Un homme de Saint-Thomas, en Ontario, a plaidé coupable de voies de fait simples pour avoir jeté du gravier sur Trudeau lors d’un arrêt de campagne électorale en septembre 2021.

Des députés ont également été suivis dans la rue et menacés de mort ces dernières années.

La députée libérale de l’Ontario, Pam Damoff, a annoncé qu’elle ne se présenterait pas aux prochaines élections, affirmant que les menaces et la misogynie dont elle faisait l’objet lui faisaient craindre de sortir en public.

Le Centre fédéral intégré d’évaluation du terrorisme analyse régulièrement le paysage des menaces, y compris les dangers possibles pour les personnalités publiques.
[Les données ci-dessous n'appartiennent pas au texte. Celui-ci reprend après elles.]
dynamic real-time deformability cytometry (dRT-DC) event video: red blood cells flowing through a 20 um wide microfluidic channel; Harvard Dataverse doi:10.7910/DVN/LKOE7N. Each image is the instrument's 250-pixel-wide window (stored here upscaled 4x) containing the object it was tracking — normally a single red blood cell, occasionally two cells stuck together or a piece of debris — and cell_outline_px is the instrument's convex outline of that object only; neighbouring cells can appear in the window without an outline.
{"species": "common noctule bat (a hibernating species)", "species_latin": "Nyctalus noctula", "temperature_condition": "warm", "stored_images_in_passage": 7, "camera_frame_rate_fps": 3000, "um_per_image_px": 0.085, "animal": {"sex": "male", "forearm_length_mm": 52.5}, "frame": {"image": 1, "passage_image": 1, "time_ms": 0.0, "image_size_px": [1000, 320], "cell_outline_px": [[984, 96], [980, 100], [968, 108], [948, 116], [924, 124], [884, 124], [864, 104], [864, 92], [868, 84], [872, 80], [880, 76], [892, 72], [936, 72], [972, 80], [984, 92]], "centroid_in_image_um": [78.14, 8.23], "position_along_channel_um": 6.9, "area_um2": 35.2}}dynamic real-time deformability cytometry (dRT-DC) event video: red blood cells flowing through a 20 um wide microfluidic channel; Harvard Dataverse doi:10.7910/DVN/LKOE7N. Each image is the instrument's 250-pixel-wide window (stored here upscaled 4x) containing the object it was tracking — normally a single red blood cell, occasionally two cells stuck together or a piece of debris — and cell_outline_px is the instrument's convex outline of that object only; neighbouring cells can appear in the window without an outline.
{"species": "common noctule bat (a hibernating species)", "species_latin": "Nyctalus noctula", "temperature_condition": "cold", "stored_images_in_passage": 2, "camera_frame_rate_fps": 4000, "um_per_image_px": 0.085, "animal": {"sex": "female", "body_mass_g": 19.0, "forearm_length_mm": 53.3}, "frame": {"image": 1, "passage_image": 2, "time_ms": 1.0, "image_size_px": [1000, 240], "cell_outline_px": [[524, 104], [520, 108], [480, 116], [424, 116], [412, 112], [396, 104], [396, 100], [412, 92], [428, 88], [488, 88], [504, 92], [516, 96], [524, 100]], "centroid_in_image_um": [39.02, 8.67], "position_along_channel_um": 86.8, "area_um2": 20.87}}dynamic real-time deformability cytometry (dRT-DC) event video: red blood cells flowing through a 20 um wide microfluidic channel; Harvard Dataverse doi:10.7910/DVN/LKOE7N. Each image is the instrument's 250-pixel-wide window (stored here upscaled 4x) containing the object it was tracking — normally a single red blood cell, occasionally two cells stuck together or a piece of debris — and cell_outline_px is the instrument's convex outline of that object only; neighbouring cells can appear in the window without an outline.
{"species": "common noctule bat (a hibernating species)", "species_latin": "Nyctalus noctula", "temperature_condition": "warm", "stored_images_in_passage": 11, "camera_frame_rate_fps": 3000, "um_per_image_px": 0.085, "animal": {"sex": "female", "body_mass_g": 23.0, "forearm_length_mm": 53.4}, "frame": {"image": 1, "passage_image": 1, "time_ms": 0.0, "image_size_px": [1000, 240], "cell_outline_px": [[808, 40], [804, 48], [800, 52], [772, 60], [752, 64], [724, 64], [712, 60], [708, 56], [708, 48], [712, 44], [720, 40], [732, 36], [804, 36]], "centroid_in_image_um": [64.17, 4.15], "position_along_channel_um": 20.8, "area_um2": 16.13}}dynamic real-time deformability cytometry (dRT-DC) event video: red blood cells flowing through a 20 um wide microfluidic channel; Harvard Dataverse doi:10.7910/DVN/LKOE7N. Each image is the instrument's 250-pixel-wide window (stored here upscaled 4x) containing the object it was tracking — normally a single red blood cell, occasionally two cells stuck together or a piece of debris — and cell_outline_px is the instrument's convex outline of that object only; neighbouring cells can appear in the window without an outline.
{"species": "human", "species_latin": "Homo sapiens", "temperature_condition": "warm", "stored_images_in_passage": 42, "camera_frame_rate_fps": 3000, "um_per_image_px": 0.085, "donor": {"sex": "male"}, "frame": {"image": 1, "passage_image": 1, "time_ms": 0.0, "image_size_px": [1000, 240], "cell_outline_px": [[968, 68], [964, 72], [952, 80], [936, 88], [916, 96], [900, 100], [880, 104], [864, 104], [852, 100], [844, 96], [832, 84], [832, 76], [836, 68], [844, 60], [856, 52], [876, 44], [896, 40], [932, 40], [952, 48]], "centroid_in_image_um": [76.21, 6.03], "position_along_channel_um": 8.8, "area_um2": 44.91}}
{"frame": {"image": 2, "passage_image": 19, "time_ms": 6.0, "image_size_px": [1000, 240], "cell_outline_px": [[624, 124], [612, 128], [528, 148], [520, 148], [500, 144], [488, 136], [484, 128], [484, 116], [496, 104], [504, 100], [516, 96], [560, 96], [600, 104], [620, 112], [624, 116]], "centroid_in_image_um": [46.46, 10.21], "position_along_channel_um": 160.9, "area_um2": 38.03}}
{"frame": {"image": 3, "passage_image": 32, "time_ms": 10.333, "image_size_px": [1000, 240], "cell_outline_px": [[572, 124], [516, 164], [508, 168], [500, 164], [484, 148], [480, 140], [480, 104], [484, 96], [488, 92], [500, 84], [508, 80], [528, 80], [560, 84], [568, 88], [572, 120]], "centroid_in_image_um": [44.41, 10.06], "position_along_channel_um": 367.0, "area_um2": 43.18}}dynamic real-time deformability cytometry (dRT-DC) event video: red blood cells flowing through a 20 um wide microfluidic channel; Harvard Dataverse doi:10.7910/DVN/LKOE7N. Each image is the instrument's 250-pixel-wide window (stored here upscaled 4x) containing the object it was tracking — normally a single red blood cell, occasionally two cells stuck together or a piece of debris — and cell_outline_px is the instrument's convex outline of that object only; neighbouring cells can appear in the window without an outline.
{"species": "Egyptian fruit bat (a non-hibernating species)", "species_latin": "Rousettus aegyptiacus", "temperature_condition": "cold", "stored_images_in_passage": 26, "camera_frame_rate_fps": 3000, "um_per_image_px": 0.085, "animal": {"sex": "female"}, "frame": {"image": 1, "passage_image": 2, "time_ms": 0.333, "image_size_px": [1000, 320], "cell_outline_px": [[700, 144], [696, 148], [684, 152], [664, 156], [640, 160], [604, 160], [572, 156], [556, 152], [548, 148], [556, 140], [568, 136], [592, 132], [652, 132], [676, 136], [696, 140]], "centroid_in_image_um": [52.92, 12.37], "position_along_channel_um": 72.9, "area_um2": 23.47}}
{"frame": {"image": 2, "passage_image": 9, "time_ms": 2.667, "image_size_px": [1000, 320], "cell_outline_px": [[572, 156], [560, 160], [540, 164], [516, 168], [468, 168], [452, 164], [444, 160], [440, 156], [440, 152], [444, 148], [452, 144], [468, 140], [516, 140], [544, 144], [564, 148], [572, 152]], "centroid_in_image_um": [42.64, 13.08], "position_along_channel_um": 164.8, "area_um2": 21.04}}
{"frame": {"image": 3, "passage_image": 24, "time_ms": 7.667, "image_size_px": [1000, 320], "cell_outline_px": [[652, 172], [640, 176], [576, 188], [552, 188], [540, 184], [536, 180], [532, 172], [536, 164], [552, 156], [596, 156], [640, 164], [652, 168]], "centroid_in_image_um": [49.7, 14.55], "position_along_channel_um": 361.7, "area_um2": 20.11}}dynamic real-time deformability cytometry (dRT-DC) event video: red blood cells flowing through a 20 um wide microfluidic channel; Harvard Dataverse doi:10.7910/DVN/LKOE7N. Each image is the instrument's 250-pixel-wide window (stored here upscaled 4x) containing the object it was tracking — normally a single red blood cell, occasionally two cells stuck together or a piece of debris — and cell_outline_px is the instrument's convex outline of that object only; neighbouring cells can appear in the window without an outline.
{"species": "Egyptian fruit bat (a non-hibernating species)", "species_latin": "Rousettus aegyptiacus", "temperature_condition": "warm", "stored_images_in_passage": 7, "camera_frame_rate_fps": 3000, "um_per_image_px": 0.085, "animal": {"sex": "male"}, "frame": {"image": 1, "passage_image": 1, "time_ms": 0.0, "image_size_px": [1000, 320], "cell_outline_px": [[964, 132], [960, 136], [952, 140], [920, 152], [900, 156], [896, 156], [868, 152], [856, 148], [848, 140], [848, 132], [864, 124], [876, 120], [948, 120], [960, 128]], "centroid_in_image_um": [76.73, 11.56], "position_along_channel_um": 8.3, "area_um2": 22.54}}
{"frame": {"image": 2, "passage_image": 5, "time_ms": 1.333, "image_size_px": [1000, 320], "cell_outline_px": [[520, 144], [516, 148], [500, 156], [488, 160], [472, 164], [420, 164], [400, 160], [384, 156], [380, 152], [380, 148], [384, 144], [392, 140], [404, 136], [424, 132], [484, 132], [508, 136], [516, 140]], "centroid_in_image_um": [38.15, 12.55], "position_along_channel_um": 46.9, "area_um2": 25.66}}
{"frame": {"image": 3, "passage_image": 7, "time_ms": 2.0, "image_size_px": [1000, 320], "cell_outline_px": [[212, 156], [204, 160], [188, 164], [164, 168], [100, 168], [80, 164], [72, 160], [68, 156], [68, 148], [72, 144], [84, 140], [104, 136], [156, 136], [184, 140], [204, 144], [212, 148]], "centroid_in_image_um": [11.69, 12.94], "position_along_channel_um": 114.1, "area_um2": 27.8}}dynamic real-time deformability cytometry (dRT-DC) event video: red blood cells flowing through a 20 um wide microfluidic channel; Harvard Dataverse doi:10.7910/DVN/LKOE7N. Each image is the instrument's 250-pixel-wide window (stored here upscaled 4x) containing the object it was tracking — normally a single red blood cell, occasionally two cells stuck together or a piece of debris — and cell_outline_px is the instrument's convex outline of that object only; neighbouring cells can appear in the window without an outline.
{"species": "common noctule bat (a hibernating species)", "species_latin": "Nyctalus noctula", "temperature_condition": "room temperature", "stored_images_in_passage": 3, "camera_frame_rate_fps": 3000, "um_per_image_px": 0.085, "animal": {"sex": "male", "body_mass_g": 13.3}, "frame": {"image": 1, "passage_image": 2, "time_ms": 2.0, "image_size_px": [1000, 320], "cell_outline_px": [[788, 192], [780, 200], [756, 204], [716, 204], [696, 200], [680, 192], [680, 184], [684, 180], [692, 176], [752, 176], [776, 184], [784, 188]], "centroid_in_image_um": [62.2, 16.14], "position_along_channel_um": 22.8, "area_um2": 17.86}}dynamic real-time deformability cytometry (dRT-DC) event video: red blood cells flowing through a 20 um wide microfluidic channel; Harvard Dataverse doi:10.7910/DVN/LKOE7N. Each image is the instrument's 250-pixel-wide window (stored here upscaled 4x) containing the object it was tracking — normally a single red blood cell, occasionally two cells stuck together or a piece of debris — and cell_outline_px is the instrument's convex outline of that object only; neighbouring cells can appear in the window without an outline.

Le commissaire de la GRC, Mike Duheme, a affirmé au printemps dernier que l’organisation constatait une augmentation des invectives dirigées contre les politiciens, y compris des commentaires des mêmes personnes à plusieurs reprises.

M. Duheme a déclaré qu’il souhaitait que le gouvernement envisage de rédiger une nouvelle loi qui permettrait à la police de porter plus facilement des accusations contre les personnes qui menacent les élus.

Cependant, le ministre de la Justice, Arif Virani, a par la suite laissé entendre que les dispositions existantes du Code pénal et les ressources policières étaient suffisantes.

Lundi, M. LeBlanc a reconnu qu’il y avait eu des menaces de violence contre des politiciens canadiens, mais il n’a pas voulu donner de détails sur leur nombre, à qui elles étaient adressées et d’où elles venaient.

«Cela peut en fait encourager d’autres personnes à se comporter et à faire des choses qui sont manifestement inacceptables dans une démocratie», a-t-il expliqué.

M. LeBlanc a déclaré qu’Ottawa avait accordé des fonds supplémentaires à la GRC au cours des deux dernières années pour s’assurer qu’elle dispose de «tous les outils et le personnel nécessaires».

Il a ajouté qu’il est également important de garantir la sécurité des politiciens lorsqu’il s’agit d’attirer les gens vers la vie publique.

«Si vous voyez des discussions sur les menaces de violence, sur l’intimidation, sur les attaques sur les réseaux sociaux, il va être plus difficile d’amener de bonnes personnes à se manifester et à se mettre au service de leurs communautés.»